Monday, May 24, 2010

Monday, 9:15 p.m.

The rain came a little early this time. Usually it shoots for the Friday or Saturday of a three day weekend and continues through, but now it's only Monday evening and the showers are supposed to be infrequent and clear up by Sunday at latest.

The weather forecast is a good thing at this point. With the skies intermittently grayer and breezes encouraging the continuous stream of autumn leaves, staying inside to face physics problem sets and engineering assignments feels a little more natural. It also means that the trails at Stromlo will be a bit better next weekend; parts were getting pretty loose from the sand-like soil drying up.

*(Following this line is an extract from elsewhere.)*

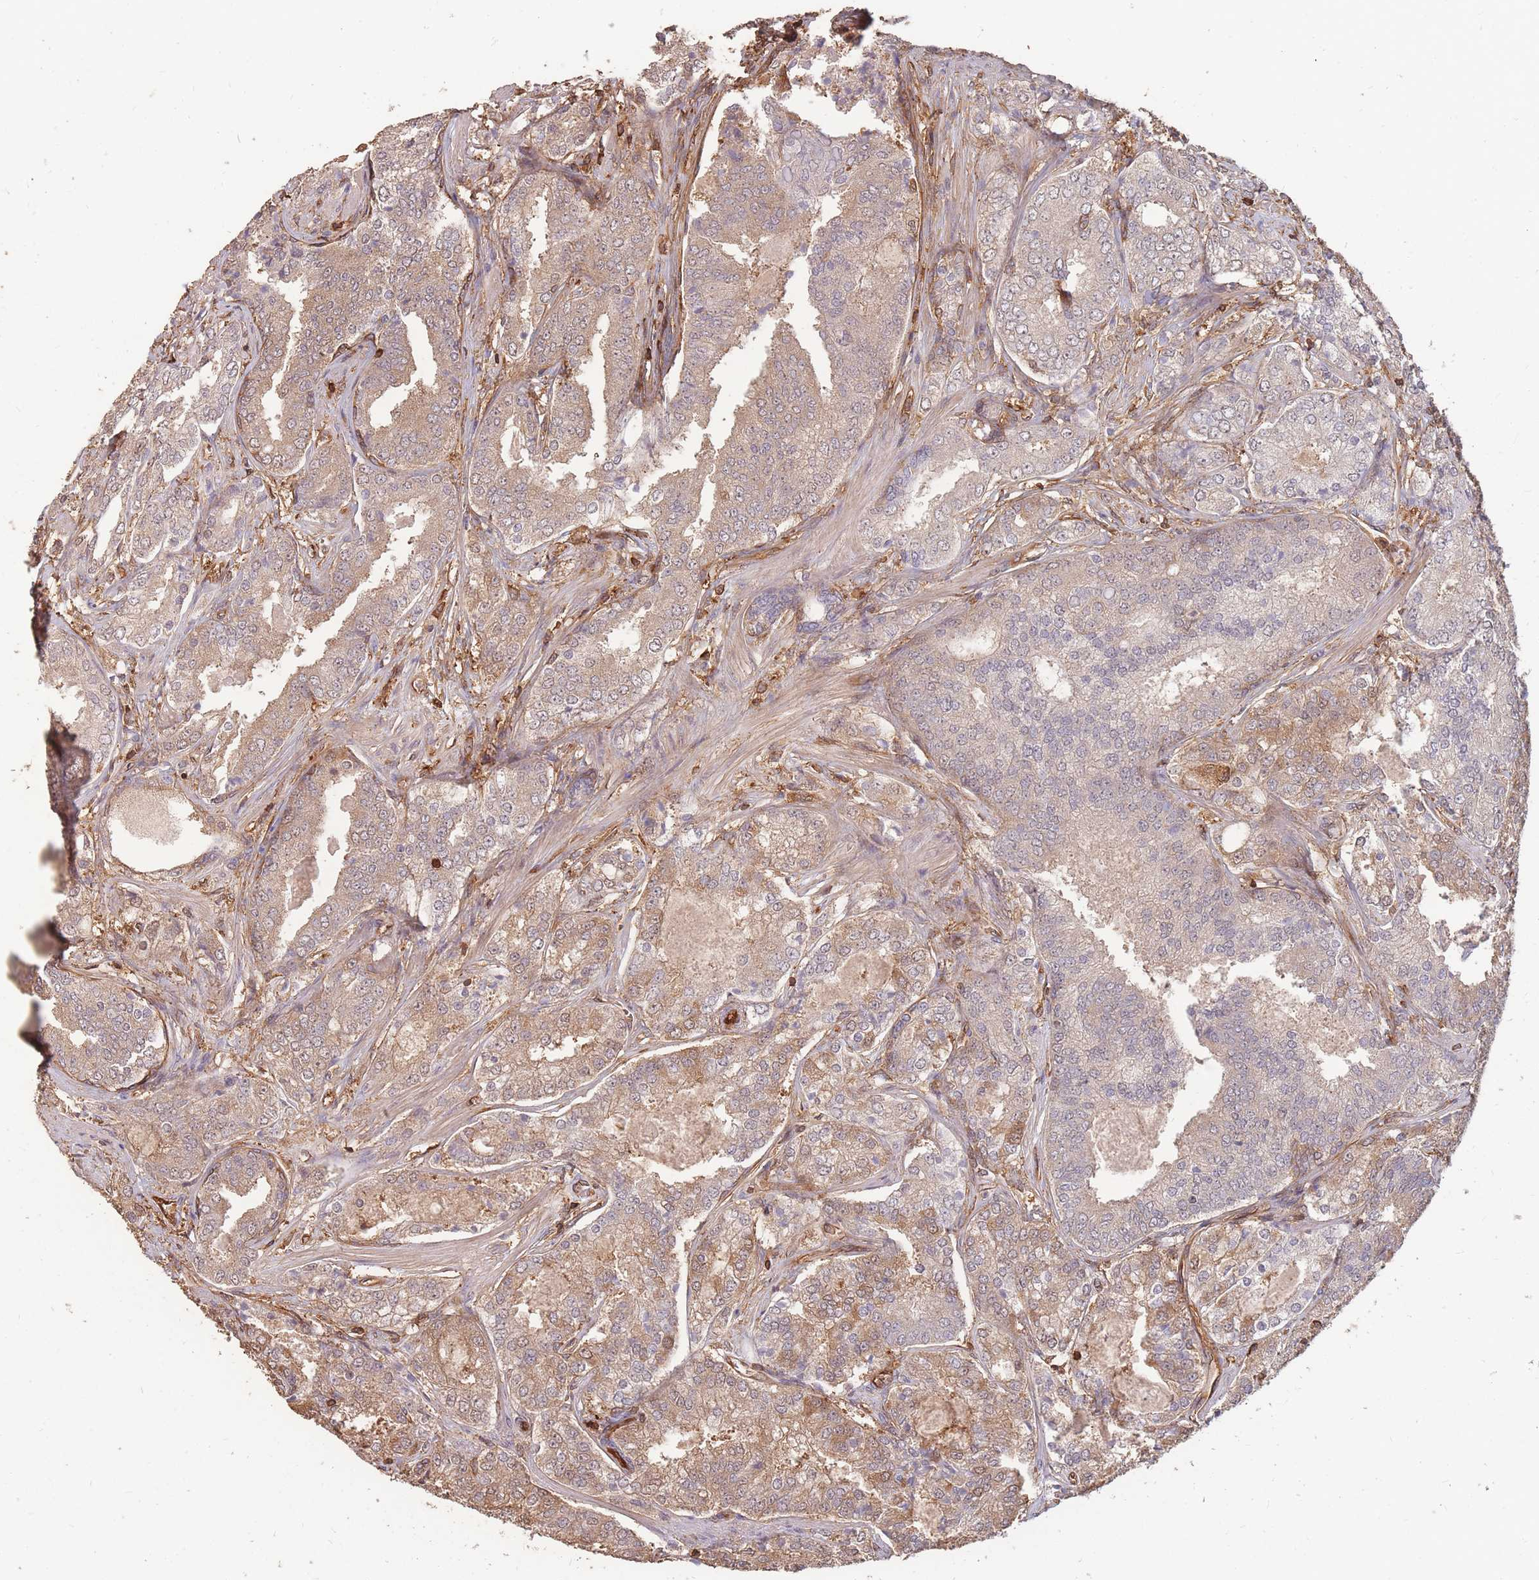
{"staining": {"intensity": "moderate", "quantity": "25%-75%", "location": "cytoplasmic/membranous"}, "tissue": "prostate cancer", "cell_type": "Tumor cells", "image_type": "cancer", "snomed": [{"axis": "morphology", "description": "Adenocarcinoma, High grade"}, {"axis": "topography", "description": "Prostate"}], "caption": "Prostate cancer (high-grade adenocarcinoma) was stained to show a protein in brown. There is medium levels of moderate cytoplasmic/membranous positivity in approximately 25%-75% of tumor cells. (brown staining indicates protein expression, while blue staining denotes nuclei).", "gene": "PLS3", "patient": {"sex": "male", "age": 63}}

I can't believe there are only two weeks (two weeks minus one day, to be exact) left of classes. It's always funny to remember your exact thoughts at points when you didn't think time was going to fly by. Not quite as funny when you remember that finals are quite so close, but I'd say that in the mixture of feelings related to the impending end of the semester, knowing I'm going to miss Canberra and wishing time would slow down just a bit is found in higher concentration than worrying about the painful days of study that will proceed exams. (Not to belittle the strange coincidence of numbers: 3 classes, 3 week exam period... Physics and Engineering finals on the same day.)

No big adventures recently, but a number of small pleasures this weekend: Night riding at Bruce Ridge with some friends. As I apparently have a bit of a jinx in picking the headlight that will die, I discovered that my one-LED headlamp from IB does for cautious night riding in a pinch! Making "pumpkin" pie afterward. "Pumpkin" refers to all types of squash here, and I've yet to see an actual pumpkin so we picked up a green one that looked promising; it was delicious nonetheless. Watching the last half of an Australian Rules Football game on campus. I've decided that AFL >> American football, by which I mean that it's actually fast-paced and enjoyable to watch, and the rules, though unique, are fairly simple to pick up. Ask me about it sometime.

And I leave you with the following Aussie words: heaps, keen, and dodgy.